The upside is there’s no one out there setting a standard, or, “There’s no Brad Pitt of smell,” as psychologist Rachel Herz put it, so if you can stink you’re in with a chance. And everyone can stink. 

8. Melodies of love.

It’s not exactly news that music and love go together -- or music and any emotion, for that matter. But only recently has science pinpointed exactly what it is about music that makes it  soothe the savage breast…or at least makes you frisky.

ABC News reports that researchers at McGill University in Toronto did PET scans and MRIs on eight participants, age 19-24, while they were listening to self-chosen “chill-inducing” music, and found that while dopamine was present in the brain during the music it spiked up to 9% around the “chilling” passages. Dopamine is a neurotransmitter directly associated with pleasures like eating...and sex.

So while it’s long been obvious that a little well-placed music is as good as a little well-placed smooch, now we know just what chemical it is that makes it so. In fact, in  a study commissioned by Spotify on 18- to 91-year-olds in the UK on the relationship between music and romance, 40% said the background music would be a more likely turn-on than their partner’s touch. 

If any of their partners knew they responded that way you have to wonder how long it would be before the respondents were alone with their music (at last!).  

9. You know how you like to masturbate in public? 

 Well, of course you don’t, for God’s sake. Your social skills aren’t that bad. But people with the rare impairment Kluver-Bucy syndrome suddenly find themselves doing things like that and much worse. Kluver-Bucy is the result of damage to both anterior temporal lobes of the brain.

Altered sexual behavior is not the only symptom, as science journalist Jesse Bering writes in Why Is the Penis Shaped Like That? Kluver-Bucy sufferers experience all kinds of alterations including appetite changes, diminished fear responses, memory loss, dementia, and inability to recognize objects. But the sexual change can be pretty severe and scary; Bering describes one female sufferer as masturbating in public and soliciting family members for sex. So while we’ve talked about the normal brain’s response to stimuli -- releasing testosterone or dopamine, etc. -- this is a case of a physical change in the brain making a behavioral change in the person.

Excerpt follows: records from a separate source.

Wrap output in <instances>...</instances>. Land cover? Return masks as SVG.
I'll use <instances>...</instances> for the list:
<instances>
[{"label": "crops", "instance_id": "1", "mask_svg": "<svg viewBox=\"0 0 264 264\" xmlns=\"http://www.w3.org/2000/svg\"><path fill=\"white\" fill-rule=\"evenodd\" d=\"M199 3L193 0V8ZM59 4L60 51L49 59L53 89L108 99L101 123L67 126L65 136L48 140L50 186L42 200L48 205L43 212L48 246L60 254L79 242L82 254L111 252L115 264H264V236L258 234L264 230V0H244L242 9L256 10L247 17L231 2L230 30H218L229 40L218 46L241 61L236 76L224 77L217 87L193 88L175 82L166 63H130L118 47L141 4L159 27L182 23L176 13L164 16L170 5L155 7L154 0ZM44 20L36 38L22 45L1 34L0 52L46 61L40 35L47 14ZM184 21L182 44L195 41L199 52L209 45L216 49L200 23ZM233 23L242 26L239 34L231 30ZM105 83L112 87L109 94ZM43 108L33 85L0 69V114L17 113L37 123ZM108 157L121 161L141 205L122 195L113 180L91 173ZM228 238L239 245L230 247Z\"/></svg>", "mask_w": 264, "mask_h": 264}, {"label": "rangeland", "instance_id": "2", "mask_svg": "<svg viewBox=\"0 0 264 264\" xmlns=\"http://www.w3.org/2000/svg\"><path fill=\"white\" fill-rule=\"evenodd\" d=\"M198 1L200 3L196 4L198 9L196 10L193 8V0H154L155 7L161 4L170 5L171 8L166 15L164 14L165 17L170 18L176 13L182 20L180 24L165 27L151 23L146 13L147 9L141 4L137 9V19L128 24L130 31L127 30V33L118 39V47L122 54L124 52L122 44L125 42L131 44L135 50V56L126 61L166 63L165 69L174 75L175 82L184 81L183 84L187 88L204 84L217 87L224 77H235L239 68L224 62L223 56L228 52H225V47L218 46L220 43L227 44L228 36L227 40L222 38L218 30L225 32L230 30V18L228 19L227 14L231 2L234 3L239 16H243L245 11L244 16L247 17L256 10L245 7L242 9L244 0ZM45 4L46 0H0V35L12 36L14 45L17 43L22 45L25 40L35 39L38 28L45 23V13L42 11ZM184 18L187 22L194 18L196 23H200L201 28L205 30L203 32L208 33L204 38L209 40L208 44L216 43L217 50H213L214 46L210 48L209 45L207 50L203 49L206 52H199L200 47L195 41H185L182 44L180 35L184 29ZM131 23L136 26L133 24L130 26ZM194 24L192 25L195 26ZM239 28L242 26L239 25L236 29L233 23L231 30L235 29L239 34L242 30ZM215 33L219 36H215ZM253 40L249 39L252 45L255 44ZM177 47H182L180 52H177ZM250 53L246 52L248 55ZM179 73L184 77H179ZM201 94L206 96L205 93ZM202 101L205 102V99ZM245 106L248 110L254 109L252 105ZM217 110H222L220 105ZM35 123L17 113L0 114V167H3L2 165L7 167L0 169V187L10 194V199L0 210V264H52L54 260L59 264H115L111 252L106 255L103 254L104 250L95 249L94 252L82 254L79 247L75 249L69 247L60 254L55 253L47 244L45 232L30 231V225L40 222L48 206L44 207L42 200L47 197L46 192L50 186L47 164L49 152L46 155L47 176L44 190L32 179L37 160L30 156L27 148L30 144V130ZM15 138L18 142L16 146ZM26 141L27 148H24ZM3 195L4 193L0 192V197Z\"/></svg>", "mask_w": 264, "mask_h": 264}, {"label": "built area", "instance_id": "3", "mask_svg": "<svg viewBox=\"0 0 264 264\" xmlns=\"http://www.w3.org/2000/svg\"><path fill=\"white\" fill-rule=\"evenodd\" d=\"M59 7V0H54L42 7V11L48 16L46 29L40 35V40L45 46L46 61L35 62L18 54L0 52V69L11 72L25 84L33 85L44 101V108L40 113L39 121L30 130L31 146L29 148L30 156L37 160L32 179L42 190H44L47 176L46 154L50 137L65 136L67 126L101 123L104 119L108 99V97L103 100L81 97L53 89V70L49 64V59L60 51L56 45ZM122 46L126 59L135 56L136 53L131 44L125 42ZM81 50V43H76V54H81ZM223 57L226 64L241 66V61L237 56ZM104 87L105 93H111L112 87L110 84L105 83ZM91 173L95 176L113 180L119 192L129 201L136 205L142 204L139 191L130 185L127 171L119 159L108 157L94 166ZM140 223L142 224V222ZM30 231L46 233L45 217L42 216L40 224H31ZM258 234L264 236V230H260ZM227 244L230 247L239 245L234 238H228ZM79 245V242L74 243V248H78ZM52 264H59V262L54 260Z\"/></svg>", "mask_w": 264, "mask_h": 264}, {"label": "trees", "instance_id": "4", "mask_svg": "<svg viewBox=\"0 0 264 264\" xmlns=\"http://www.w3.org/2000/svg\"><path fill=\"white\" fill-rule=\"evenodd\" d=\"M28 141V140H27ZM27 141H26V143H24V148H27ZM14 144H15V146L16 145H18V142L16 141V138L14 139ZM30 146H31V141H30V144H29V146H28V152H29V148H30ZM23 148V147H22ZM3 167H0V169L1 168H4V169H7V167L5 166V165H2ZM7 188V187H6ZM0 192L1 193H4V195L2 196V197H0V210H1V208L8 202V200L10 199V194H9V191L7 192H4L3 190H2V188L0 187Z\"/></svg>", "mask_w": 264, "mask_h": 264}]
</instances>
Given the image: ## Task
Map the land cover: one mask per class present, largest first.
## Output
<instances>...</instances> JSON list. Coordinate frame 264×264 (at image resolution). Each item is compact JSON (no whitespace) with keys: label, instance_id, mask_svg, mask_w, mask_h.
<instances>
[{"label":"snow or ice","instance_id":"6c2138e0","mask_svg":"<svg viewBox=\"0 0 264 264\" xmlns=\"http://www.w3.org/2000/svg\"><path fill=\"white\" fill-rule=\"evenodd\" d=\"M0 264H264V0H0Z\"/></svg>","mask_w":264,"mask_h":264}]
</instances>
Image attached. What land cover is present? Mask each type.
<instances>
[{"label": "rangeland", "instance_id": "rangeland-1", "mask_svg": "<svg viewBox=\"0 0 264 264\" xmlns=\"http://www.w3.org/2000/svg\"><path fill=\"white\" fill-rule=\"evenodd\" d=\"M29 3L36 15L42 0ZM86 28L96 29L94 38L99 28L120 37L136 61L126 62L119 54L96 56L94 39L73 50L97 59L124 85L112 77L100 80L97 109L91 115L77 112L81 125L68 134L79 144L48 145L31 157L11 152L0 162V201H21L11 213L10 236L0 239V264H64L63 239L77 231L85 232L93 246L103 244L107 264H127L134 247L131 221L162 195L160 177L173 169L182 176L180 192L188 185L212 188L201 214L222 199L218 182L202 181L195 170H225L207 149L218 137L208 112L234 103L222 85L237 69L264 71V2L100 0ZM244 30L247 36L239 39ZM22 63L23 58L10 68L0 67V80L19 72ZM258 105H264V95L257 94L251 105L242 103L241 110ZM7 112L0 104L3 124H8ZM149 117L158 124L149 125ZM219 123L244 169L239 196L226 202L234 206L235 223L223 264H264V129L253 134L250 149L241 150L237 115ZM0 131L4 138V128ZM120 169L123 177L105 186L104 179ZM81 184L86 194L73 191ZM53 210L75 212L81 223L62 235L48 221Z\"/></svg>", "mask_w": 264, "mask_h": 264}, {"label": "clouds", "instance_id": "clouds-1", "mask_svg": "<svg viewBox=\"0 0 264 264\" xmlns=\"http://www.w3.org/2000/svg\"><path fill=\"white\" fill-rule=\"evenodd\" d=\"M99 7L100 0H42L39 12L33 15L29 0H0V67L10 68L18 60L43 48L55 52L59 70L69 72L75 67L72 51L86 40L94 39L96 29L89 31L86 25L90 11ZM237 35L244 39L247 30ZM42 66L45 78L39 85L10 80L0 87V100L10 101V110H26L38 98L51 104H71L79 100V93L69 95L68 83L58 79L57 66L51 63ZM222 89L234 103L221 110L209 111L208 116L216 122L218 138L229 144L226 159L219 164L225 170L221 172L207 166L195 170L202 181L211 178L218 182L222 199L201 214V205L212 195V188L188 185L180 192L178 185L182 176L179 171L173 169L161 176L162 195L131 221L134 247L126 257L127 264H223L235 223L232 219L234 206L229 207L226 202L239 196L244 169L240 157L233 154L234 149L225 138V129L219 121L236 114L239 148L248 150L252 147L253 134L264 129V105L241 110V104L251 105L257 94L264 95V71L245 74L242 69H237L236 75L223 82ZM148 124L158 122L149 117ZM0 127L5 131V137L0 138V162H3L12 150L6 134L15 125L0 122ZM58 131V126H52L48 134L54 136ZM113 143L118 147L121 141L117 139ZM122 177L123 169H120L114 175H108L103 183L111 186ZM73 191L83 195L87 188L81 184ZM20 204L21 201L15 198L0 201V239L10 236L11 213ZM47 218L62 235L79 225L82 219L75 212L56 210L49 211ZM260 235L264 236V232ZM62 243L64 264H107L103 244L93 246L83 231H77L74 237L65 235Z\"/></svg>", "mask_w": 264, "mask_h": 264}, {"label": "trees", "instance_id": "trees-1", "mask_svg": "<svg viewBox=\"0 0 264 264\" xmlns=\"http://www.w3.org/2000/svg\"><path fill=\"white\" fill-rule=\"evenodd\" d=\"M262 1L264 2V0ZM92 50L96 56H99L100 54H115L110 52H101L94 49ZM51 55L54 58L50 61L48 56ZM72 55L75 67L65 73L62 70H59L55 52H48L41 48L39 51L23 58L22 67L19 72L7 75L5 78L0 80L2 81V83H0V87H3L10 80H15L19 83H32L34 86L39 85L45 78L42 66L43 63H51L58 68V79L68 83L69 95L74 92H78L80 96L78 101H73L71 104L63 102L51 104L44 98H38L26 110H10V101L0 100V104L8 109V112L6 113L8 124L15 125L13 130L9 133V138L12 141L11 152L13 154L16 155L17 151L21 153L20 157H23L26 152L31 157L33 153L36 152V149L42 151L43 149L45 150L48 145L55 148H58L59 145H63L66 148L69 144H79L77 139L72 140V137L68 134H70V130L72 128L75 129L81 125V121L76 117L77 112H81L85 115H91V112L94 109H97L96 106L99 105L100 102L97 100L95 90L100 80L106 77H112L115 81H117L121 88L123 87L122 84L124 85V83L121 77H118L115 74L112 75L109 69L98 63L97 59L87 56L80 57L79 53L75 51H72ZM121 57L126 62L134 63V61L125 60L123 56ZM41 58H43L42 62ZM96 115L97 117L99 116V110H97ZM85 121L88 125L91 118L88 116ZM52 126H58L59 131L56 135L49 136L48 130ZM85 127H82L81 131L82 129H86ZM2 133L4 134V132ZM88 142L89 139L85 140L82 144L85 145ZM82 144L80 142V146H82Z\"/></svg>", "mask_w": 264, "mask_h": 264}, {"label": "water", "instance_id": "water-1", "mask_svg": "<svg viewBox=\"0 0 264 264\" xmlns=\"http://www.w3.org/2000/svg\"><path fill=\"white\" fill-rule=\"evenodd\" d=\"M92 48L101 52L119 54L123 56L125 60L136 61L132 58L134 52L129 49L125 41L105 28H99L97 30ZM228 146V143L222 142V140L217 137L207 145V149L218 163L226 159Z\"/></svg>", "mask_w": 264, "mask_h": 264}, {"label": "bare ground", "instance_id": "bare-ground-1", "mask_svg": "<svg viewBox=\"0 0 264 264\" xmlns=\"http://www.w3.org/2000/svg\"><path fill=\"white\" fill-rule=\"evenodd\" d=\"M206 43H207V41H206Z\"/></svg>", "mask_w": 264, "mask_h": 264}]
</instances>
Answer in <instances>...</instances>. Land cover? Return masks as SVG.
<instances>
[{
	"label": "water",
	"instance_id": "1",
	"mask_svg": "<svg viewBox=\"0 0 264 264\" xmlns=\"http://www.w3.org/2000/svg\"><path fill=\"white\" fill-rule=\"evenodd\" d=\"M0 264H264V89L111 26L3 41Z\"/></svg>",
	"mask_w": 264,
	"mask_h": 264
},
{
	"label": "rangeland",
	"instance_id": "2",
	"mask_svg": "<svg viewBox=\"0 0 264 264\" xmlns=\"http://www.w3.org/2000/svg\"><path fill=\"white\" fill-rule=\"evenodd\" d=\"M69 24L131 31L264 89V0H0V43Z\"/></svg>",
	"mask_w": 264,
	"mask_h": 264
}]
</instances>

If this story doesn’t get you to wear a helmet, wear your seatbelt or otherwise protect your coconut, I don’t know what will. 

10. Whatcha gonna do? 

Finally, your brain does a lot of things in the present associated with sex, but can it actually predict anything about your sexual future?

Actually it can.

Holly Parker, a lecturer on psychology at Harvard University notes in an email that  a study at Dartmouth "found that the extent to which a person’s brain (specifically the nucleus accumbens) perceives sexual pictures as rewarding predicts their sexual behavior six months later.”